KINETOGRAPHIC CAMERA: The camera showed successive photos in a rapid speed so as to make them appear to be moving.
CHEAPER PHOTOGRAPHIC FILM: Edison sought to improve film with a more affordable version that allowed more light to pass through. He used a strip of low carbon steel that was perforated.
TURN TABLE FOR ELECTRIC RAILWAY: Edison’s invention was powered by an electric current that ran through the rails to reduce the chances of a short-circuit.
ELECTRIC LOCOMOTIVE: Edison created the electric locomotive for areas where traffic was too light for the typical steam locomotives.
ELECTRIC RAILWAY: Edison’s electric railway consisted of conductors that were concealed between the rails, protecting them from short-circuiting.
ELECTRO MAGNETIC BRAKE: The electro magnetic brake was designed to stop vehicles on a railroad.
PHONOGRAPH: The phonograph recorded and reproduced audible sounds using metallic foil on a cylinder.
PERFORATING PEN: Powered by a foot pedal, the perforating pen punctured sheets of paper, creating stencils of handwritten documents and drawings.
STENCIL PEN: The stencil pen was the predecessor to tattoo pens.

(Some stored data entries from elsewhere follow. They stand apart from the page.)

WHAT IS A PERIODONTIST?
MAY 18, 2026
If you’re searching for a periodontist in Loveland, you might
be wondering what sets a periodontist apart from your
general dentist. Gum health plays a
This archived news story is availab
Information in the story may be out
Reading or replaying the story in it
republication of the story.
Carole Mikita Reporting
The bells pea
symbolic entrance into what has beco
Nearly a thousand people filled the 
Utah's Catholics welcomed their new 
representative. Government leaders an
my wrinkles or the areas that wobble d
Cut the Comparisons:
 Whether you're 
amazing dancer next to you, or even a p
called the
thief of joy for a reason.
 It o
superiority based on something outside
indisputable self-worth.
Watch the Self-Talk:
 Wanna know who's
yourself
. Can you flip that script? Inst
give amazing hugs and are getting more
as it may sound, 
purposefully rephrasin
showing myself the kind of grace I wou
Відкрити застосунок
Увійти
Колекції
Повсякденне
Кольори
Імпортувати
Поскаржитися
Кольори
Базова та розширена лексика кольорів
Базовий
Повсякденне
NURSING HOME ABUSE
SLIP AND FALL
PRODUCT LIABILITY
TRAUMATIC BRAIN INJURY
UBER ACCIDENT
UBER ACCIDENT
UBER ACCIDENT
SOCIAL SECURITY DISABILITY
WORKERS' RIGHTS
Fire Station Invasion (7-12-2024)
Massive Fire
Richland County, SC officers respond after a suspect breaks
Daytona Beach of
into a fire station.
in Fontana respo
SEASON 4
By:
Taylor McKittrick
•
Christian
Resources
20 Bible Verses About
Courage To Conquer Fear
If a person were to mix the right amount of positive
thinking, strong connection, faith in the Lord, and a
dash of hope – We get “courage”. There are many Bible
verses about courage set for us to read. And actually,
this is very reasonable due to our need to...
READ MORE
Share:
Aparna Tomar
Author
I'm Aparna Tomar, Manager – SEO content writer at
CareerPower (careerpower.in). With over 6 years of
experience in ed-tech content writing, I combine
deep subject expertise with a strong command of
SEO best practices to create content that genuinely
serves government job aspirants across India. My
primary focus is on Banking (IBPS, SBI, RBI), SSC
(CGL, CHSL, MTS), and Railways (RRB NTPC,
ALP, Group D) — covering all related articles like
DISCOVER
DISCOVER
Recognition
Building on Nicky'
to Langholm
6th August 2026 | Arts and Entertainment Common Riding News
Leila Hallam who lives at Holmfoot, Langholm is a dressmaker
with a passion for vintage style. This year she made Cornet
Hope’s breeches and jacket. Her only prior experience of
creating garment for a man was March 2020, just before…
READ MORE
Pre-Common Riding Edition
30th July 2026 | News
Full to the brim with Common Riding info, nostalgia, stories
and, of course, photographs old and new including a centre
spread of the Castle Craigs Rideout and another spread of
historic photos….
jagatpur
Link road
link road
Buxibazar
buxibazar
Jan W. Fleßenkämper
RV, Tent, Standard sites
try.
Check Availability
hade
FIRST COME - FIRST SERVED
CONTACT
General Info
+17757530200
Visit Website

ELECTRICAL METER FOR DC POWER: Edison created an electrical meter that measured the electrical energy used from a DC generator, as opposed to an AC generator.
IMPROVED AUTOMOBILE: Although Nicolas-Joseph Cugnot built the first self-propelled automobile in 1769, Edison designed an automobile whose wheels were better aligned with the car.
WOOD AND RUBBER WHEEL: Edison designed a wheel that contained a tire made from wood and rubber for added traction.
MOTOR THAT REGULATES ELECTRICITY: Edison designed a motor to help control the supply of electricity between devices such as lamps.
ORE SEPARATOR: Edison designed an device that separates magnetic and non-magnetic materials.
ALKALINE BATTERY: While experimenting with an iron and nickle battery, Edison discovered an alkaline solution that produced an longer-lasting battery.
ROCK CRUSHER: Edison used two hard rollers to crush rocks.
DOLL PHONOGRAPH: Edison sought to create a phonograph that was small and cheap enough to be reproduced for dolls.
FLUORESCENT ELECTRIC LAMP: Edison created a fluorescent electric lamp using tungsten of calcium and strontium.
INCANDESCENT CHANDELIER: Edison grouped several incandescent lamps together to create the chandelier.